Vous avez déclaré: « Le Film est l’album au piano d’un type qui n’en joue jamais. » Ça a des avantages?

Bien sûr. Les vertus du novice. La chance du débutant. Je n’ai pas beaucoup exploré en même temps. Ces nouvelles sonorités m’ont emmené vers de nouvelles mélodies. Souvent, c’est à la guitare que je compose mes chansons. Le piano est plus littéraire. Avec le piano, on laisse davantage de place aux mots et comme le texte était le socle sur lequel je m’appuyais, ça tombait plutôt bien. On a ajouté très peu d’instruments.

Vous avez pensé à des gens comme Charles Trenet?

J’aurais adoré un disque de Trenet où il joue du piano. Mais il n’y en a pas. A chaque fois, c’est un orchestre. Trenet, il passait juste une heure en studio chanter ses chansons et puis il s’en allait. Ma façon de jouer est très maladroite mais je me suis dit que ça pouvait avoir son petit charme.

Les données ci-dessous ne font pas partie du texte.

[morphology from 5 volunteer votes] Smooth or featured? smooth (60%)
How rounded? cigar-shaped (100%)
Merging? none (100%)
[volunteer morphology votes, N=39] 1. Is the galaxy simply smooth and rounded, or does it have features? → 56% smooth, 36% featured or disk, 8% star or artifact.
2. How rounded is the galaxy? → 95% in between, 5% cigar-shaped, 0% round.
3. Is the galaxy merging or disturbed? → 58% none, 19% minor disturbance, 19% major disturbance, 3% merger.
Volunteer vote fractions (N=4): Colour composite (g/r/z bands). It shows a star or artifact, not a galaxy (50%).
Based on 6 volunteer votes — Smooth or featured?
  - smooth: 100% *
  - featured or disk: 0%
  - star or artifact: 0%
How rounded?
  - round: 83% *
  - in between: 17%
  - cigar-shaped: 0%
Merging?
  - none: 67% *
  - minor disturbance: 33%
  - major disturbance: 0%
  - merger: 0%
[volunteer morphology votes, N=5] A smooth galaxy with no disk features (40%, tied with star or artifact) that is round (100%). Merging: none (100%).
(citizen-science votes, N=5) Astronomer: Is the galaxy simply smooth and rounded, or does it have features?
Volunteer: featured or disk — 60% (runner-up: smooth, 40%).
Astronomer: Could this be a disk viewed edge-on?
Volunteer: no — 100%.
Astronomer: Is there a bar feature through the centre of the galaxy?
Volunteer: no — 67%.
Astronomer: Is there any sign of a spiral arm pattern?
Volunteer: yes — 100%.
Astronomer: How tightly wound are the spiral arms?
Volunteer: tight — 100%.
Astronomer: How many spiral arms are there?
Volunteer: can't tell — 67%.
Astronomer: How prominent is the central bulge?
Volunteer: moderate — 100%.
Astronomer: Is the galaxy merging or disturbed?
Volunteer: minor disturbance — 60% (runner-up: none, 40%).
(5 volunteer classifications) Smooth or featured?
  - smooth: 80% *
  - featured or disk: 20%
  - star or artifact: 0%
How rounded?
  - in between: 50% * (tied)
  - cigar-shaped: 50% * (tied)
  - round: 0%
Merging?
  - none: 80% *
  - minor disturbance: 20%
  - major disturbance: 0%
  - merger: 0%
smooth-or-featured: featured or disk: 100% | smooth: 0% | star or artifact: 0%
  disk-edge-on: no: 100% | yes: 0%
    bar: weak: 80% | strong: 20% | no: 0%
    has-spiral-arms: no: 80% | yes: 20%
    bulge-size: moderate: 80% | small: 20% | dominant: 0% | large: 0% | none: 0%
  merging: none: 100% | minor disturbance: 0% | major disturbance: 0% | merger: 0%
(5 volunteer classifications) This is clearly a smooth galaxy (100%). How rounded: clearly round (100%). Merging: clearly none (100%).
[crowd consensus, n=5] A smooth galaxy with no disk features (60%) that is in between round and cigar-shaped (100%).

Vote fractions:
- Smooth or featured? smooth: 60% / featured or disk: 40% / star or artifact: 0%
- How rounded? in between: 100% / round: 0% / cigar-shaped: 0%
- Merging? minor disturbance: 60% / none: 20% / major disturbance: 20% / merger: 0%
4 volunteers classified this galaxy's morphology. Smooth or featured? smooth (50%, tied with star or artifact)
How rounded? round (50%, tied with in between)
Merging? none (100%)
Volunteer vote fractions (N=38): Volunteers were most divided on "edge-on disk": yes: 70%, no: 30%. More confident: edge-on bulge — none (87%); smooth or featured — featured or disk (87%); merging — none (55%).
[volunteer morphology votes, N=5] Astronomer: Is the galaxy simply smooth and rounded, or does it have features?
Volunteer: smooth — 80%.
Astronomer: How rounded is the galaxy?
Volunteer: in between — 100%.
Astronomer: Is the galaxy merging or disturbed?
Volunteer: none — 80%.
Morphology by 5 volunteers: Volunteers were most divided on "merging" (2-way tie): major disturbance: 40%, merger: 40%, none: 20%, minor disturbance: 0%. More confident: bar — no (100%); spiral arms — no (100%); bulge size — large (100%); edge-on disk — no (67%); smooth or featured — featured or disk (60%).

Je ne me pose jamais la question d’à quoi ça ressemble. Sinon, t’en finis pas…

Il y a dix ans, vous sortiez Le 20.04.2005, une chanson dans laquelle Marine Le Pen vous poursuit. Ce morceau est encore plus inquiétant aujourd’hui…

Clair qu’elle a grandi depuis. Elle a pris une ampleur qui n’était pas la sienne. Oui, Marion est plus jolie. C’est tout le noeud du problème. Il ne s’agit pas forcément de gens antipathiques. Ce qui est encore pire. Enfin, pas antipathiques… Je veux dire que de plus en plus de monde leur ressemble. Cette chanson sonne juste aujourd’hui parce que Marine nous poursuit et que ça en devient monstrueux.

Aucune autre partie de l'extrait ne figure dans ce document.